The Ethnology Notebooks. 2023. № 5 (173), 1291—1304
DOI https://doi.org/10.15407/nz2023.05.1291
MAKOYDA Orest
- ORCID ID: http://orcid.org/0000-0001-6915-2481
- Candidate of Sciences in Arts (Ph.D),
- Head of Department,
- The Institute of Ethnology of the National Academy
- of Sciences of Ukraine,
- Department of Folk Art,
- 15, Svobody Avenue, 79000, Lviv, Ukraine,
- Contacts: e-mail: orestmakoyda@gmail.com
Abstract. Introduction. Expressionism occupied a special place in Ukrainian fine art. Among the Ukrainian artists of the beginning of the 20th century, there were those who were directly related to the expressionist movement: Vasyl Kandinsky, George Narbut, David and Volodymyr Burlyuk, Volodymyr Izdebsky, Oleksandra Ekster (Gryhorovych), Sonia Delaunay and others. These masters played an important role in artistic expressionist searches and the formation of a new Western European direction. The other group includes artists who did not belong to expressionist associations, but expressive features of expressionism are visible in their work. This list includes Oleksa Novakivskyi, Kazimir Sihulskyi, Osip Soroktei, Ivan Rubchak, Leopold Levytskyi and a whole list of original Galician masters. The study of the main expressionist tendencies in the work of Galician masters today is an important task of modern art history.
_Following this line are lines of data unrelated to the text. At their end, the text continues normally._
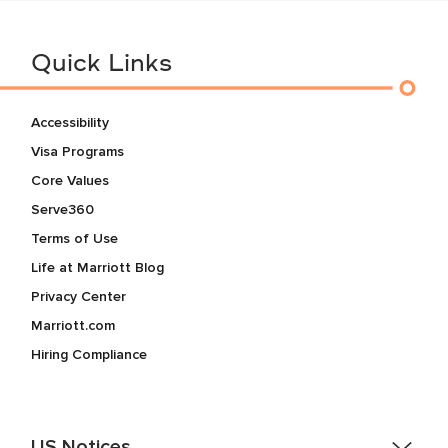
Quick Links
Accessibility
Visa Programs
Core Values
Serve360
Terms of Use
Life at Marriott Blog
Privacy Center
Marriott.com
Hiring Compliance
US Notices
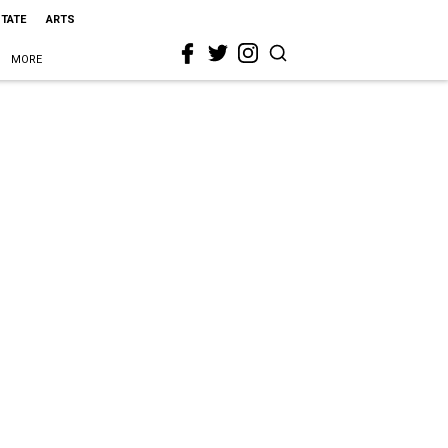
STATE
ARTS
MORE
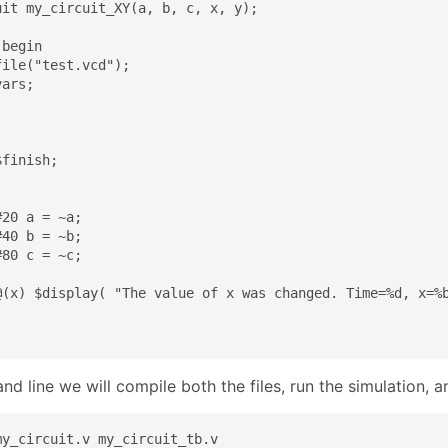
uit my_circuit_XY(a, b, c, x, y);

begin

ile("test.vcd");

ars;

finish;

20 a = ~a;

40 b = ~b;

80 c = ~c;

@(x) $display( "The value of x was changed. Time=%d, x=%b
d line we will compile both the files, run the simulation, 
y_circuit.v my_circuit_tb.v
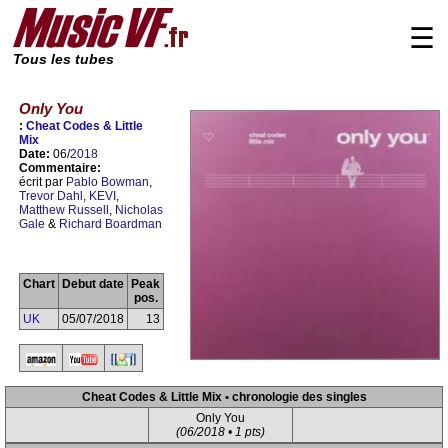
☰
Tous les tubes
Only You
:
Cheat Codes & Little
Mix
Date:
06/
2018
Commentaire:
écrit par
Pablo Bowman
,
Trevor Dahl
,
KEVI
,
Matthew Russell
,
Nicholas
Gale
&
Richard Boardman
Chart
Debut date
Peak
pos.
UK
05/07/2018
13
Cheat Codes & Little Mix • chronologie des singles
Only You
(06/2018 • 1 pts)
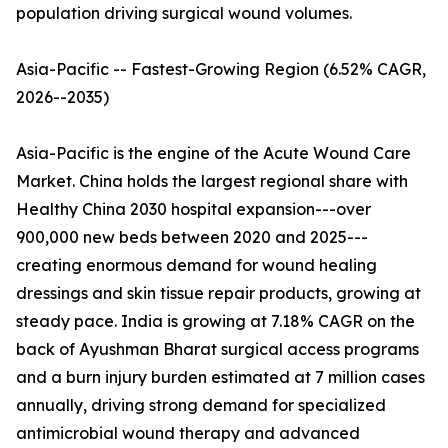
population driving surgical wound volumes.
Asia-Pacific -- Fastest-Growing Region (6.52% CAGR,
2026--2035)
Asia-Pacific is the engine of the Acute Wound Care
Market. China holds the largest regional share with
Healthy China 2030 hospital expansion---over
900,000 new beds between 2020 and 2025---
creating enormous demand for wound healing
dressings and skin tissue repair products, growing at
steady pace. India is growing at 7.18% CAGR on the
back of Ayushman Bharat surgical access programs
and a burn injury burden estimated at 7 million cases
annually, driving strong demand for specialized
antimicrobial wound therapy and advanced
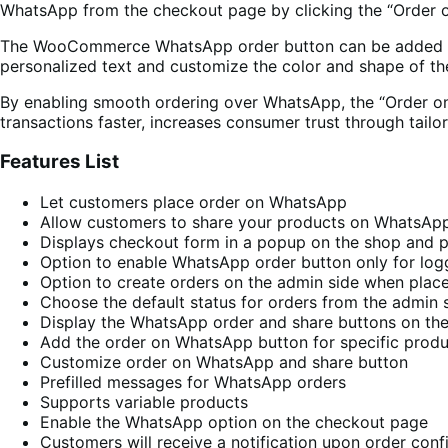
WhatsApp from the checkout page by clicking the “Order
The WooCommerce WhatsApp order button can be added to sp
personalized text and customize the color and shape of th
By enabling smooth ordering over WhatsApp, the “Order 
transactions faster, increases consumer trust through tai
Features List
Let customers place order on WhatsApp
Allow customers to share your products on WhatsAp
Displays checkout form in a popup on the shop and 
Option to enable WhatsApp order button only for lo
Option to create orders on the admin side when pla
Choose the default status for orders from the admin 
Display the WhatsApp order and share buttons on the
Add the order on WhatsApp button for specific produ
Customize order on WhatsApp and share button
Prefilled messages for WhatsApp orders
Supports variable products
Enable the WhatsApp option on the checkout page
Customers will receive a notification upon order conf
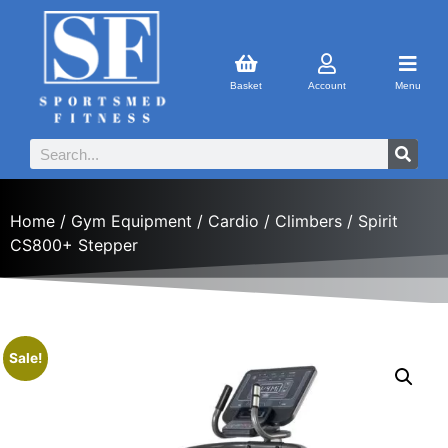
Basket
Account
Menu
Home
/
Gym Equipment
/
Cardio
/
Climbers
/ Spirit
CS800+ Stepper
Sale!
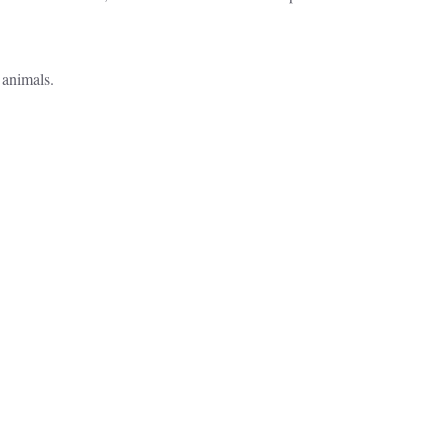
 animals.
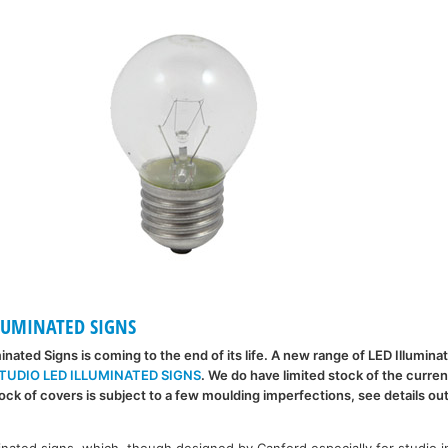
LUMINATED SIGNS
minated Signs is coming to the end of its life. A new range of LED Illumina
TUDIO LED ILLUMINATED SIGNS
. We do have limited stock of the curren
ck of covers is subject to a few moulding imperfections, see details ou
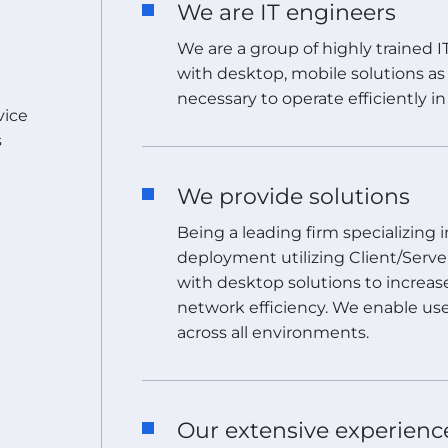
We are IT engineers
We are a group of highly trained 
with desktop, mobile solutions as 
necessary to operate efficiently i
vice
s
We provide solutions
Being a leading firm specializing
deployment utilizing Client/Serv
with desktop solutions to increas
network efficiency. We enable use
across all environments.
Our extensive experienc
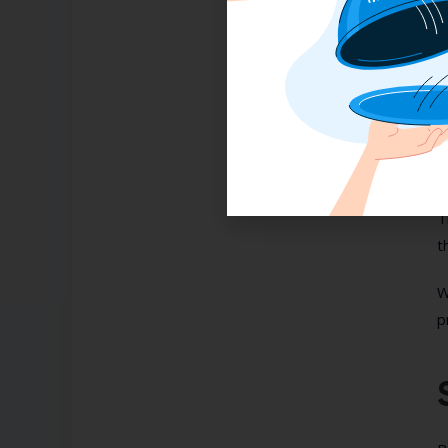
H
P
C
a
s
T
t
W
p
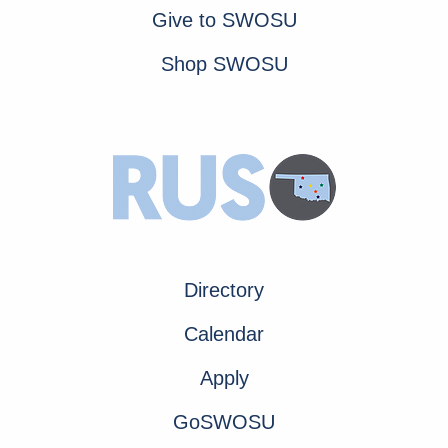
Give to SWOSU
Shop SWOSU
Directory
Calendar
Apply
GoSWOSU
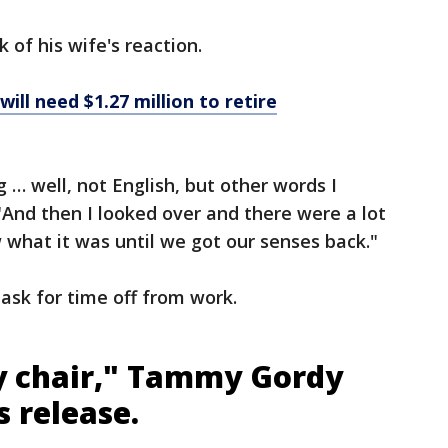
 of his wife's reaction.
ill need $1.27 million to retire
… well, not English, but other words I
"And then I looked over and there were a lot
 what it was until we got our senses back."
ask for time off from work.
my chair," Tammy Gordy
s release.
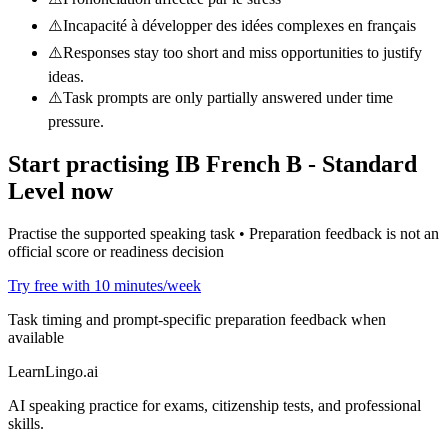
⚠️
Incapacité à développer des idées complexes en français
⚠️
Responses stay too short and miss opportunities to justify
ideas.
⚠️
Task prompts are only partially answered under time
pressure.
Start practising
IB French B - Standard
Level
now
Practise the supported speaking task • Preparation feedback is not an
official score or readiness decision
Try free with 10 minutes/week
Task timing and prompt-specific preparation feedback when
available
LearnLingo.ai
AI speaking practice for exams, citizenship tests, and professional
skills.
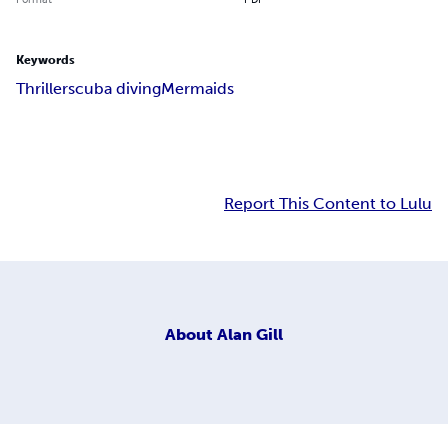
Keywords
Thriller
scuba diving
Mermaids
Report This Content to Lulu
About
Alan Gill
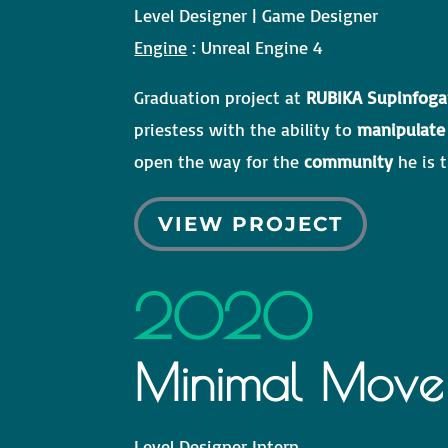
Level Designer | Game Designer
Engine
: Unreal Engine 4
Graduation project at
RUBIKA Supinfog
priestess with the ability to
manipulate
open the way for the
community
he is t
VIEW PROJECT
2020
Minimal Move
Level Designer Intern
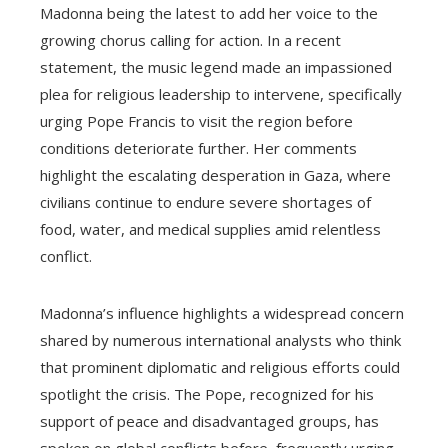
Madonna being the latest to add her voice to the
growing chorus calling for action. In a recent
statement, the music legend made an impassioned
plea for religious leadership to intervene, specifically
urging Pope Francis to visit the region before
conditions deteriorate further. Her comments
highlight the escalating desperation in Gaza, where
civilians continue to endure severe shortages of
food, water, and medical supplies amid relentless
conflict.
Madonna’s influence highlights a widespread concern
shared by numerous international analysts who think
that prominent diplomatic and religious efforts could
spotlight the crisis. The Pope, recognized for his
support of peace and disadvantaged groups, has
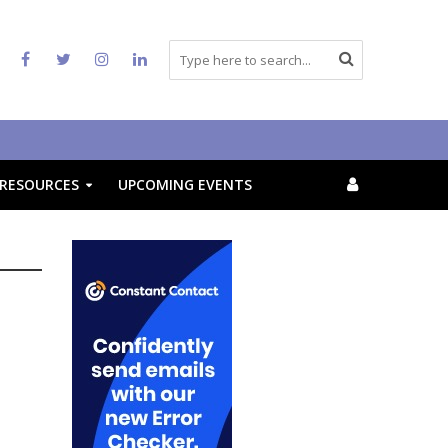
RESOURCES
UPCOMING EVENTS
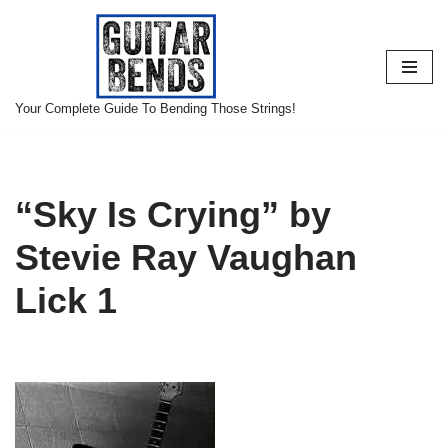
Skip
to
content
Your Complete Guide To Bending Those Strings!
“Sky Is Crying” by
Stevie Ray Vaughan
Lick 1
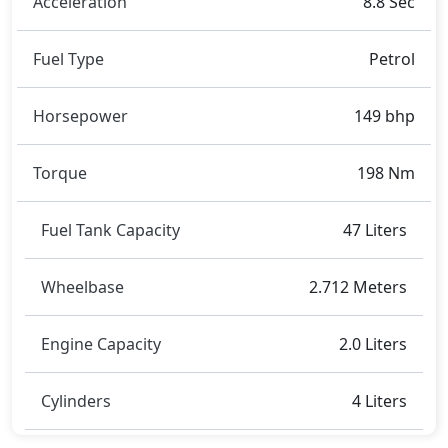
Acceleration
8.8 Sec
Corolla
,
Hyundai Elantra
,
Honda Civic
.
Fuel Type
Petrol
Horsepower
149 bhp
Torque
198 Nm
Fuel Tank Capacity
47 Liters
Wheelbase
2.712 Meters
Engine Capacity
2.0 Liters
Cylinders
4 Liters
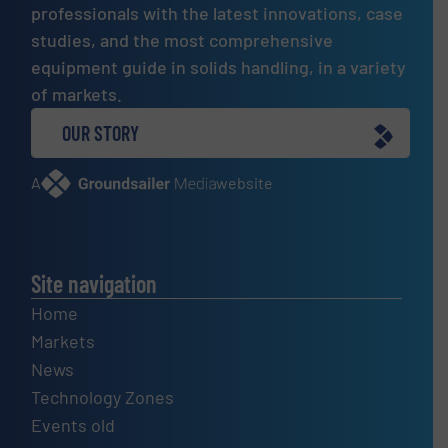
professionals with the latest innovations, case
studies, and the most comprehensive
equipment guide in solids handling, in a variety
of markets.
OUR STORY
A
website
Site navigation
Home
Markets
News
Technology Zones
Events old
Article purpose. For a comprehensive study of this problem, it is important to identify the main cultural and artistic connections that connect the European expressionist trend with the processes that took place in the Galician lands.
The purpose of the article is to consider the cultural and artistic processes associated with the emergence of the expressionist movement in Poland at the beginning of the 20th century. Our task is to investigate the Krakow artistic environment of this period and determine its influence on the development of young Ukrainian artists who studied at the Academy of Arts. A particularly important task is the study of the ways through which expressionism got to the Galician territory. This fact will help to create a complete picture of the artistic phenomenon, which touches the expressionist direction in Ukrainian art. The study of this issue will allow singling out a separate cultural and artistic stratum, uniting and systematizing its representatives according to characteristic features.
Conclusion. Expressionist tendencies formed in Germany were reflected in many European countries. In the Polish visual arts of the end of the 19th — the beginning of 20th century in expressionist tendencies there are such features as sharpness of contrast, compositional fragmentation, spatial deformation, geometrization and dynamics of forms. The works of many Galician artists are endowed with similar features. This fact suggests the existence of special connections between Polish and Ukrainian art. To a large extent, these connections were facilitated by Polish art educational institutions. Many of them promoted expressionist orientation in art.
Krakow was the closest cultural center to the western Ukrainian lands. At the beginning of the 20th century, the best teachers in Poland were gathered in the Krakow Academy of Arts. Prominent Galician artists who managed to find their own artistic style became students of the Krakow Academy of Arts. A certain number of them worked in the frank manner of expressionism.
In this article, we examine the ways of the emergence of the expressionist movement in Poland. Also, the study presents an analysis of the creativity of representatives of expressionism who worked at the Krakow Academy or had another influence on Western Ukrainian art.
Keywords: expressionism, expressive, Krakow, Poland, artists, groups, stylistics, trends.